The legislation would be funded by an existing tax paid by oil, mining and other similar industries for the right to develop resources on federal lands.

The tax generates more than $10 billion annually that currently is placed in a general fund.

The bill would dedicate just $1.3 billion of that to the Wildlife Conservation and Restoration Program, which its supporters say is currently underfunded.

Collin O'Mara, president and CEO of the National Wildlife Federation, says addressing depleting species before they're on the Endangered Species list is a smarter way to preserve wildlife.

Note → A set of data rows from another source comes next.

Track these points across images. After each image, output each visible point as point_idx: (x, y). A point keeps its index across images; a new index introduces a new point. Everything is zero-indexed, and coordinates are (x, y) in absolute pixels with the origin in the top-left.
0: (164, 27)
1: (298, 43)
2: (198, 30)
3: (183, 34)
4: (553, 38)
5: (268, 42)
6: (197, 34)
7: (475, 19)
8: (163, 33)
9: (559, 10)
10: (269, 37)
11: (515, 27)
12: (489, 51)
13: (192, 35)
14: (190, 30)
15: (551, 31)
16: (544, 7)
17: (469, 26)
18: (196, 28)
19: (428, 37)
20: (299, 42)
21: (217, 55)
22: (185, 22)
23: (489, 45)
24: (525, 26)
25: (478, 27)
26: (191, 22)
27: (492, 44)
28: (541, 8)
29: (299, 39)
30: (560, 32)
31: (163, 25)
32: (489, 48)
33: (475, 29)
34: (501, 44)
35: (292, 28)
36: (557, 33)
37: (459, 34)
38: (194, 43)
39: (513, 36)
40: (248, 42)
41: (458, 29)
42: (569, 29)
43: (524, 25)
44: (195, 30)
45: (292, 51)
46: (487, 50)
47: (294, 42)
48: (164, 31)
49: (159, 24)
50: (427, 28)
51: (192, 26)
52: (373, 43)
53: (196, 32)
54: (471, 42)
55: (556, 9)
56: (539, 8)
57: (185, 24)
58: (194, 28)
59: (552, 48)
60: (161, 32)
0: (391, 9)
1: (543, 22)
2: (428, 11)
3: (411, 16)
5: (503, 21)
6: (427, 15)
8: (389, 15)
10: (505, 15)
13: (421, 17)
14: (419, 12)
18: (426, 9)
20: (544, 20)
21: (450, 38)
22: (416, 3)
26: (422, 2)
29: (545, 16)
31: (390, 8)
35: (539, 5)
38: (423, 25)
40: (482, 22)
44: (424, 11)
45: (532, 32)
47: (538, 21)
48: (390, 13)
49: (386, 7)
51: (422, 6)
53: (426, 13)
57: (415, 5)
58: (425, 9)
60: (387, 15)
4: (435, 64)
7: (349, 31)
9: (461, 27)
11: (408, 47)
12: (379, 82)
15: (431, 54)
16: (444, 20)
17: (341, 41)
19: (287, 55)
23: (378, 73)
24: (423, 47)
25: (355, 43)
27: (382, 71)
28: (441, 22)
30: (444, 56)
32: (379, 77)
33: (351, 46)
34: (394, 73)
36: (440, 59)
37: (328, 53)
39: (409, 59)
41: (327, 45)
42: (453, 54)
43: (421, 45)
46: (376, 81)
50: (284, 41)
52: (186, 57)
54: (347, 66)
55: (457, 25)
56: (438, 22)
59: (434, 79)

"The goal is to invest in proactive conservation, primarily at the state level, to try to save species before they require the Endangered Species Act,” he states. “And it's a way to bring partners together for collaborative and voluntary efforts upfront rather than having the emergency measures where you end up in these horrible court battles and very onerous regulations. We can avoid a lot of that if we did more proactive work."

Butler says the legislation would also be a smarter use of state resources.

"You're leveraging funding and you're doing it on pennies on the dollar compared to what it costs when things are on the Endangered Species list," he states.

The Recovering America's Wildlife Act would provide 75 percent of the funding for conservation programs and only require states to pay for a quarter of the cost.